7. Suzdaltseva V.A. Studying protein metabolism during laboratory freezing in apple-tree genotypes of different winter hardiness during the initial wintering period. / V.A. Suzdaltseva // Bull. scientific inform. TGL them. I.V.Michurina. - Michurinsk, 1983 .-- Issue 40. - S.7-10.

8. Trunova V.A. The results of the winter hardiness laboratory V.A. Trunova, S.V. Rezvyakova // Selection and cultivation of garden crops. - Eagle, 1995 .-- S.240-247.

9. Tyurina M.M. The scientific basis of selection for winter hardiness. / M.M. Tyurina // Selection for winter hardiness of fruit and berry crops: Materials of the conference. - M., 1993. - P.17-29.

10. Tyurina M.M. Accelerated winter hardiness assessment of fruit and berry plants. / M.M. Tyurina, G.A. Gogolev / Methodical recommendations. - M., 1978. - 38 p.
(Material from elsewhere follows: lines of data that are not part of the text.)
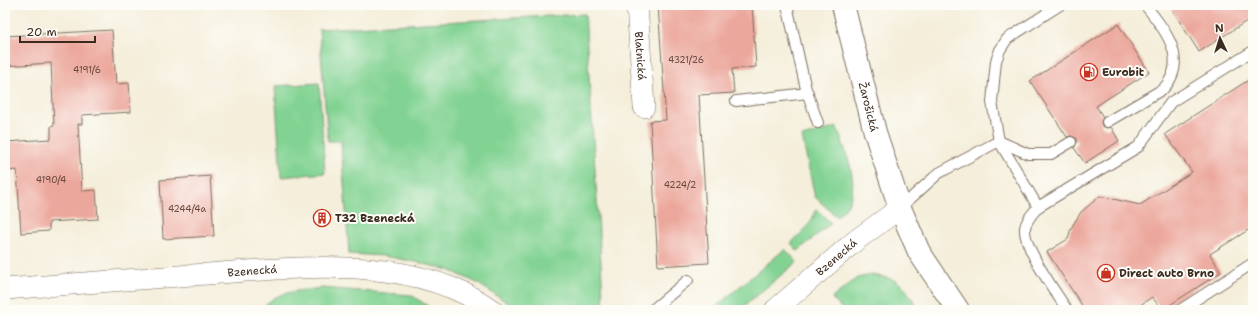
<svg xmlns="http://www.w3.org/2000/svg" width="1258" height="315" font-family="'Shantell Sans',sans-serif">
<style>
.green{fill:#82d393;stroke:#5e7e58}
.building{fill:#eca79c}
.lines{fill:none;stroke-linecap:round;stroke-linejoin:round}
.lane-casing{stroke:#7c6f60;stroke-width:12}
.street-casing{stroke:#7c6f60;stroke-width:22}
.secondary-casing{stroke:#7c6f60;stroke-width:24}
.lane{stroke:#fff;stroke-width:10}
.street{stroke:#fff;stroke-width:21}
.secondary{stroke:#fff;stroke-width:22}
.labels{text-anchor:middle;stroke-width:4;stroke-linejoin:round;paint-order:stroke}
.number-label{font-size:9px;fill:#67493e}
.street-label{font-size:11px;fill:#3b2a1e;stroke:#fdfcf7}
.poi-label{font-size:11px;font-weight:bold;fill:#3b2a1e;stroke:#fdfcf7;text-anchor:start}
</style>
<rect width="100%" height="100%" fill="#fdfcf7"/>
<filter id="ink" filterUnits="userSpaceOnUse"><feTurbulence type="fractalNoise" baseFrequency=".025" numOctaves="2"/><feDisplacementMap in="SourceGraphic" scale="8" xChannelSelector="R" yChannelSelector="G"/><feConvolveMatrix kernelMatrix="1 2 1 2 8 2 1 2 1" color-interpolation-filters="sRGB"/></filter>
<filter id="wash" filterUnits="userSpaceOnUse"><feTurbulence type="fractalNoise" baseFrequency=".012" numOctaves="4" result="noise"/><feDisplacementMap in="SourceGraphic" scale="16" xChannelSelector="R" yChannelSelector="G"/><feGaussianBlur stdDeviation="0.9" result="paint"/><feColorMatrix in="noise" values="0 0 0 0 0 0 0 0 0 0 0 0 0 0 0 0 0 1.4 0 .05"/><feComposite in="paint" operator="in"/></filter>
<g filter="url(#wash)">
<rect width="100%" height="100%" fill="#f4eeda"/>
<g class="green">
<path d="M585 14 604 310H519L477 283 449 270 416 262 384 256 349 254 341 141H328L319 29Z"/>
<path d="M319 83 325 173 281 177 275 86Z"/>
<path d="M837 127C844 150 860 179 849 202 846 208 841 213 837 217L815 197 802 137Z"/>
<path d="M816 209 831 223 798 251 791 243C803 232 812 224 816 209Z"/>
<path d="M785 249 797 262 739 310H712Z"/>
<path d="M871 275C902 279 903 284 919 310H843L832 298 857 278Z"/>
<path d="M322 288 411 295 434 310H262C274 290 301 291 322 288Z"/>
</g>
<g id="blocks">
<g class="building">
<path d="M658 5H752L756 67 732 69 734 93 699 95 709 263 658 266 650 121 666 120Z"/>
<path d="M1169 5H1253V17L1199 52Z"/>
<path d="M1118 24 1149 72 1096 106 1103 117 1101 122 1102 126 1107 128 1111 127 1119 141 1085 163 1074 148 1077 142 1076 138 1071 136 1067 137 1030 81Z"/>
<path d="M112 30 116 84 129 83 131 112 82 115V124H78L82 191 96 190 98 219 49 222V231L21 233 17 170 8 171 6 142 51 139V126L54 125 51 63 5 66V36Z"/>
<path d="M1253 77V227L1210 254 1221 272 1162 310 1152 297 1133 310H1085L1047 252 1068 239 1071 228 1081 212 1100 196 1140 205 1192 172 1165 134Z"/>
<path d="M210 176 214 236 163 239 160 180Z"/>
</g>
</g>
</g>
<g filter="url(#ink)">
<use href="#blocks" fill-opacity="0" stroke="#7c6f60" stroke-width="1"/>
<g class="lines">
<defs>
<g id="lane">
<path d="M787 5 806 89 818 123"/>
<path d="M1060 5 1007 39 1000 50 996 61 992 102 999 141 1038 207C1033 213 1026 220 1025 228 1023 248 1056 292 1067 310"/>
<path d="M736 101 808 93"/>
<path d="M1107 122 1163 89C1190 61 1165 29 1145 5"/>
<path d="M999 141 1028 154H1051L1071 142"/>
<path d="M1038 207 1138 147 1171 102 1253 51"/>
<path d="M900 208 939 173 999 141"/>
<path d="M652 310 688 280"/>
<path d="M1180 310 1253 263"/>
</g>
<g id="street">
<path id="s1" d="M637 5 644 107"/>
<path id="s2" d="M5 289C67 284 130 280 192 275 288 269 409 250 492 310"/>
<path id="s3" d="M775 310 855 241 900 208"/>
</g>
<g id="secondary">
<path id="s4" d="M843 5 875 132 900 208 919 252 958 310"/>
</g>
</defs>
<use href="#lane" class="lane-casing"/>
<use href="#street" class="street-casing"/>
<use href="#secondary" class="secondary-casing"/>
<use href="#lane" class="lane"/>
<use href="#street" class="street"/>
<use href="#secondary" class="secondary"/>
</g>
</g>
<defs>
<symbol id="fuel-ring" viewBox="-11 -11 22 22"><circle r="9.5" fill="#fdfcf7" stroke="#c8321e" stroke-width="1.5"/><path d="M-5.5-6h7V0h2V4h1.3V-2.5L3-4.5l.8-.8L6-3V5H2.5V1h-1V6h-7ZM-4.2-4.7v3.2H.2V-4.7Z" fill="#c8321e"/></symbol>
<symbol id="building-ring" viewBox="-11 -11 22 22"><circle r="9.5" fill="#fdfcf7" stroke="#c8321e" stroke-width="1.5"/><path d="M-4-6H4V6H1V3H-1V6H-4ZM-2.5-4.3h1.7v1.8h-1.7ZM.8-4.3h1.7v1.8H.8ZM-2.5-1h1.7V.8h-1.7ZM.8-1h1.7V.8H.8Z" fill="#c8321e"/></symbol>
<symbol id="shop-ring" viewBox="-11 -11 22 22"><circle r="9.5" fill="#fdfcf7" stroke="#c8321e" stroke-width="1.5"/><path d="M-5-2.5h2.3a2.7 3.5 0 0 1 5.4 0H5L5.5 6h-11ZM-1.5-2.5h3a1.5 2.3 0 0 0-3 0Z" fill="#c8321e"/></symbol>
</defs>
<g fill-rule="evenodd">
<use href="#fuel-ring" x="1079" y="62" width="20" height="20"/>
<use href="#building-ring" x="312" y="208" width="20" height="20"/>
<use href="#shop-ring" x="1096" y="263" width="20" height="20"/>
</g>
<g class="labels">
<g class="number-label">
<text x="686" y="63">4321/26</text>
<text x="87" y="73">4191/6</text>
<text x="51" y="183">4190/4</text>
<text x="680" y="188">4224/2</text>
<text x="187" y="212">4244/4a</text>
</g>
<g class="street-label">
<text dy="4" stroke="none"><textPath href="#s1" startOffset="51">Blatnická</textPath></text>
<text dy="4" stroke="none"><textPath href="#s4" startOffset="105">Žarošická</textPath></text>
<text dy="4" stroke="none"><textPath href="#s3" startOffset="81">Bzenecká</textPath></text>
<text dy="4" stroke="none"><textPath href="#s2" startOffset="248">Bzenecká</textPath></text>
</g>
<g class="poi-label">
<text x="1102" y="76">Eurobit</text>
<text x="335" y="222">T32 Bzenecká</text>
<text x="1119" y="277">Direct auto Brno</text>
</g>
</g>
<rect width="1258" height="315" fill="none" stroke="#fdfcf7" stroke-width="20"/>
<g transform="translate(1220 38) rotate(356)" stroke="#fdfcf7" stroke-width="3" paint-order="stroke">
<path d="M0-3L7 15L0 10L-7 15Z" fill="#3b2a1e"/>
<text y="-6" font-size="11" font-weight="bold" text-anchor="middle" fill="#3b2a1e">N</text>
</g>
<path d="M20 36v6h75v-6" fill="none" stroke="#3b2a1e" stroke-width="2"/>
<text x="26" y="36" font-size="12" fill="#3b2a1e" stroke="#fdfcf7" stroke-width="3" paint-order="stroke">20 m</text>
</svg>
Table 1. The relationship between the degree of damage to shoots of apple trees and the speed of electronic transport (ETR) during artificial freezing

Grade ETR, shoots, μmol / (m ² s) The degree of damage in points cambium wood the kidneys Tissue average Delishes spur od 3.2 4.4 5,0 2,8 Alenushkino 2,3 2.7 1,5 4.0 1,6 Kuban spur 2,8 1.7 5,0 5,0 2,8 Sinap Oryol 2.0 1,1 4.9 4.9 1,6 Gala 2.6 1,1 4.1 4.9 2.6 Bolotovskoe 5.2 0.3 1,1 2.9 0.5 Antonovka 6.6 0,0 1.7 0.2 0.5 Bylina 6.7 0,0 1,2 0.7 0.5 Brebern 8.0 0,0 3,5 1,6 1.9 Correlation coefficient between ETR and eye assessment -0.888 -0.551 -0.899 -0.653

Table 2. The relationship between the degree of damage in vivo and the speed of electronic transport (ETR) of pear shoots

Grade ETR, shoots, μmol / (m ² s) The degree of damage in points cambium wood the kidneys Tissue average Yakovlevskaya 9.1 one 0 0.8 0.45 Severyanka red-cheeked 5.08 2.7 0 2,5 1,2 Extravaganza 6.64 3,1 one 1.8 1.38 Topic 10.3 1,5 0 0.8 0.43 Tenderness 6.52 2.6 0 1.9 0.9 May Day 3.64 3,5 0.9 1,1 1.45 Allegro 1.97 1,5 0.8 0.3 0.53 Nika 7,325 1.3 0 one 0.5 August dew 7,033 1.3 one 0.3 0.45 Quiet Don 3.34 3,5 0 1,5 2.08 In memory of Yakovlev 3.73 one one one 0.65 Hera 6.79 3,1 0.8 2 1.68 Correlation coefficient between ETR and eye assessment -0.530 -0.445 -0,405 -0.550

Claims (1)

A method for assessing the winter hardiness of fruit plants, including freezing annual shoots during dormancy in an artificial climate chamber, characterized in that damage damage to the damaged shoots is not assessed visually, but by the maximum quantum yield of the photochemical reactions of photosystem II and the relative speed of electron transport by photosystem II in cambium tissues and kidneys, which are determined by a PAM fluorimeter, recording the minimum level of fluorescence and changes in this indicator under the action of actinic wave with a density of 190 µmol / (m ² s) and after exposure to an object with a high-intensity light pulse (10,000 µmol / (m ² s), 450 nm).